_Problem statement_. Below are the entries; count how many lines contain the word "fields" and reply with that number alone.

_Listed records_.
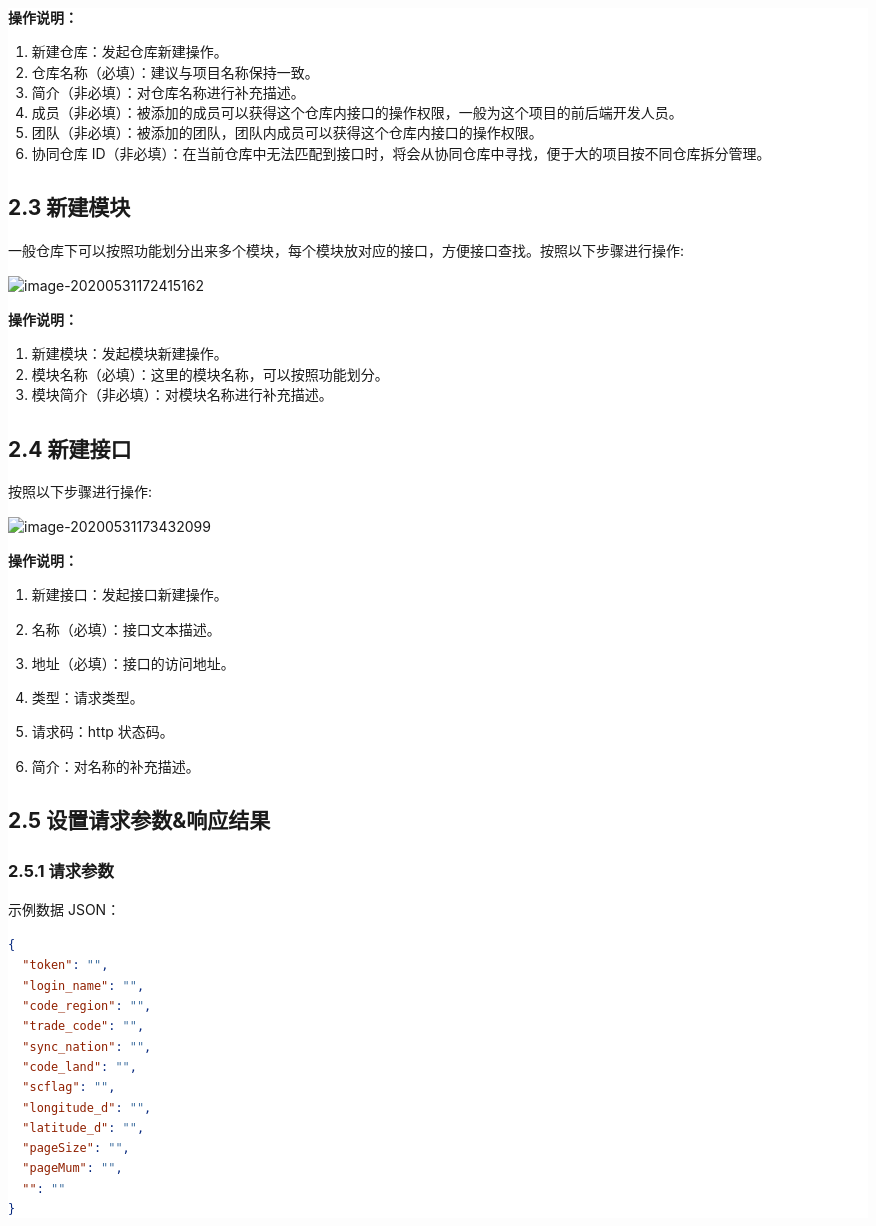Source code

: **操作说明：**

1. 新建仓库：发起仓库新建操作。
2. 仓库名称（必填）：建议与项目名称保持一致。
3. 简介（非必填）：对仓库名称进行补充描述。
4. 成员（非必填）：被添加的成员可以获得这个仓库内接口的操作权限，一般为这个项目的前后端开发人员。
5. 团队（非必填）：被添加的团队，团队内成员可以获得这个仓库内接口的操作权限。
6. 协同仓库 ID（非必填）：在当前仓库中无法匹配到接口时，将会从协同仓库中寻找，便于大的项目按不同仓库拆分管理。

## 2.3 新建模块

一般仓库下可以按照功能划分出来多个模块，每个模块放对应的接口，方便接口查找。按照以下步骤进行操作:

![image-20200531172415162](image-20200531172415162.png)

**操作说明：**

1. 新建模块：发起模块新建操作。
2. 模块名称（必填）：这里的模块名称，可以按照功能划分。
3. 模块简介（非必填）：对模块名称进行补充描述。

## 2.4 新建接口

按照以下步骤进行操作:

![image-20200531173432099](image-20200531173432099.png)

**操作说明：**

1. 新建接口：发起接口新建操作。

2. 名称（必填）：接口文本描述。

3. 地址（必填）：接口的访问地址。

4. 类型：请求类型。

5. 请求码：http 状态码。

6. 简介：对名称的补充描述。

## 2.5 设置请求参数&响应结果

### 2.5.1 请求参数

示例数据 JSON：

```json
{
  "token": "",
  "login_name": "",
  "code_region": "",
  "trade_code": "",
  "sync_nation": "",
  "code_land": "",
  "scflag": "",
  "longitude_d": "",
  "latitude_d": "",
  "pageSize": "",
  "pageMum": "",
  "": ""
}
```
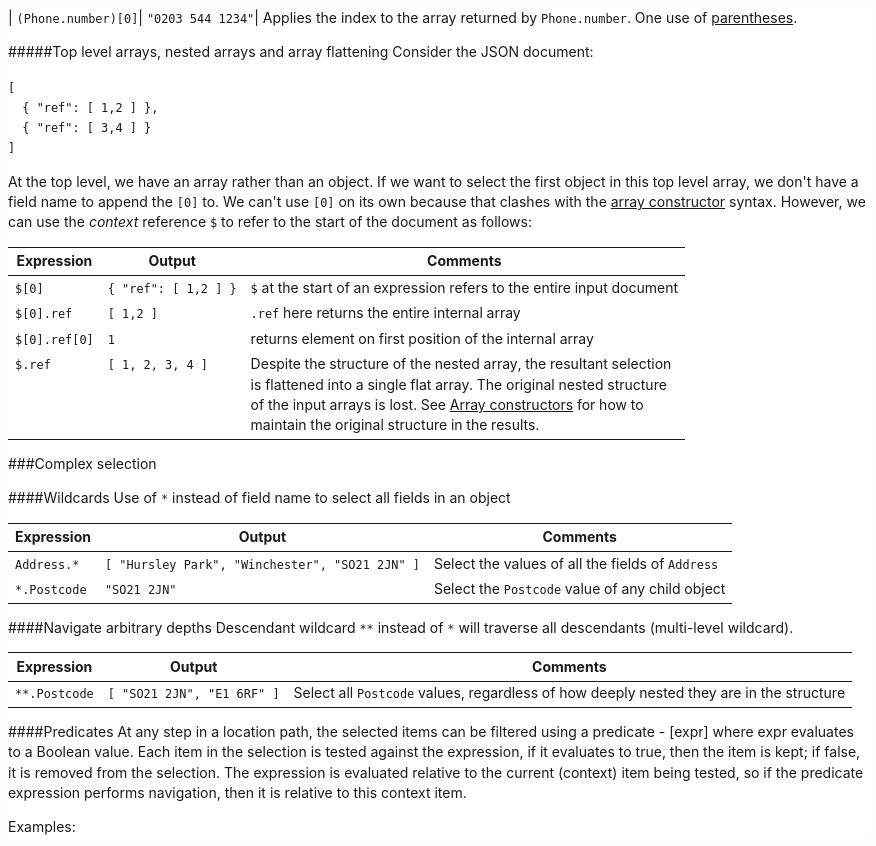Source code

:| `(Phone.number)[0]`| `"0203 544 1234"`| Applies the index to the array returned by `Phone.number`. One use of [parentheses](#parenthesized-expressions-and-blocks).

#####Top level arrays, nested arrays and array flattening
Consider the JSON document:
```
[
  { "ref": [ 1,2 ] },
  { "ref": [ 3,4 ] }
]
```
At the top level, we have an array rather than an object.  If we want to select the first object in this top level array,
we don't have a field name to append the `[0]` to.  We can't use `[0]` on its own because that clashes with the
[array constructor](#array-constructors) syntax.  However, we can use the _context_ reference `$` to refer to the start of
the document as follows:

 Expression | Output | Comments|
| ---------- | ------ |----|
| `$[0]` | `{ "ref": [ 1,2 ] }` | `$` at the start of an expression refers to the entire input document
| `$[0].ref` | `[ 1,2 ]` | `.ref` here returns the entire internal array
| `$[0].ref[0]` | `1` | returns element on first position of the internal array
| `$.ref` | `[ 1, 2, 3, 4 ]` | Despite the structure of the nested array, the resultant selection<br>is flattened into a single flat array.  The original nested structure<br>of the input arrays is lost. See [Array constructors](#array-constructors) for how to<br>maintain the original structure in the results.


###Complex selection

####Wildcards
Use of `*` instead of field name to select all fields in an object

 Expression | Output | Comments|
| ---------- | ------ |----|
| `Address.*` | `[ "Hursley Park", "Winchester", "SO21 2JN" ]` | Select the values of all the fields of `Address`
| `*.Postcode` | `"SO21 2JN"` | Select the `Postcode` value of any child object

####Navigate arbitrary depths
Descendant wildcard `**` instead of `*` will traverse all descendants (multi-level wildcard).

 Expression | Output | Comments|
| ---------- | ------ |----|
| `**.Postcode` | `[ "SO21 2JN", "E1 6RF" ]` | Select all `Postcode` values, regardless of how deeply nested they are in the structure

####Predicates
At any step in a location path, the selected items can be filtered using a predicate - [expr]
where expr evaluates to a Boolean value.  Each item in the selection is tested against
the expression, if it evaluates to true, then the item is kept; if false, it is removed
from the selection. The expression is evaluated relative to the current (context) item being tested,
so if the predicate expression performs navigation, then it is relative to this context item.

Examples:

_Your response_. 2